Broken promises are common. Broken promises damage a child's trust and belief in life.

(2) Lack of family communication: A common feature of many homes affected by alcoholism is that few such families engage in direct honest communication about the problem. As the alcoholism progresses, the family becomes more isolated. The members withdraw from each other and avoid contact. Real contact with friends is often reduced as well.

(3) Conflict between parents: Children may witness arguments or fights between parents. They may be expected to take sides and be drawn into the conflict. They may stay awake at night, listening to conflict. The emotional security which they need is missing, and they are left feeling unsure, hurt and confused.

(4) Practical difficulties: A shortage of money and other day-to-day problems are not uncommon.

Common Feelings

The common feelings that children in such families experience include:

ongoing feelings of tension - they worry a lot;

confusion and uncertainty - they are often unable to make sense of what is happening;

fear, panic or terror about what is happening or what may happen next;

guilt - some children feel that they themselves are responsible for the parent's drinking;

a sense of helplessness and hopelessness at their inability to help or change the situation;

loneliness - they may become isolated from friends, neighbours and the wider family through shame and embarrassment about family circumstances (this is more likely with older children);

anger, hostility, resentment and hatred at being let down, being given intolerable responsibilities and burdens and being "different from other children";

lack of confidence.

Sometimes the non-problem drinking parent is able to draw on personal and other resources to sustain a satisfactory home life in spite of the problem drinking. This ability of the partner to adopt positive coping strategies can be the major factor in protecting the children from potential harmful effects.

Children's Needs

There are several key needs for children who are exposed to alcoholism.

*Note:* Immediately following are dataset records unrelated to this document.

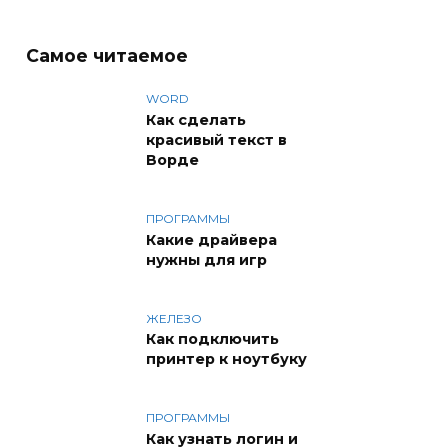
Самое читаемое
WORD
Как сделать
красивый текст в
Ворде
ПРОГРАММЫ
Какие драйвера
нужны для игр
ЖЕЛЕЗО
Как подключить
принтер к ноутбуку
ПРОГРАММЫ
Как узнать логин и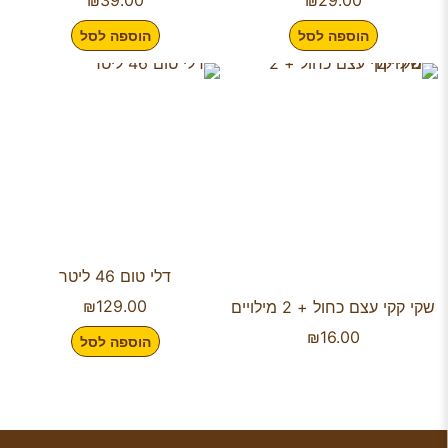
₪
39.00
₪
29.00
הוספה לסל
הוספה לסל
דלי טום 46 ליטר
₪
129.00
שקי קקי עצם כחול + 2 מילויים
₪
16.00
הוספה לסל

(1) A parent to rely on: Children need someone who is emotionally healthy to rely on. The presence of one loving, caring, consistent parent can make an enormous difference in the child's life. So get whatever help and support you need from professional agencies, Al-Anon or friends.

The best thing we can do for our children is to become emotionally healthy adults ourselves. As you become more positive about yourself, you are likely to build a better relationship with your children.

(2) Information on alcohol and alcoholism: Children need information on alcoholism to make sense of the things that are happening. It helps them understand what is going on in the home. This helps to clear the confusion and get rid of some of the guilt - and then they can start to build their self-esteem.

(3) Reassurance and support: The importance of someone being available simply to listen, to understand and to give information about alcohol misuse cannot be over-stressed. Children need to articulate their feelings and to try to make sense of their situation.

They need to know that it is okay to talk about their hurt, anger, guilt, worries etc. Feelings, when talked about openly, are more manageable and the child begins to feel better about him or herself.

(4) Encouragement to live their own lives: Children need to be reminded that they are not responsible for the drinking problem and that there is little, if anything, they can do about the drinking. Encourage them to become involved in interests that could help enlarge their lives, give them scope to develop and help them experience enjoyment.

They should be encouraged not to bottle-up problems, negative-thoughts and feelings, but to find someone, somewhere, to whom they can talk. Alateen can be really useful, since the young person is likely to feel understood and have a sense of belonging with the group.

(5) Advice on how to cope with emergencies and crises: Children should not expect to have to put up with certain things. They have a right to involve others, such as school counsellors or, in emergencies, the gardai.

Attempting to meet the needs of children in this situation is challenging and demanding. The key word in attempting to do this is support - support for yourself and support for your children.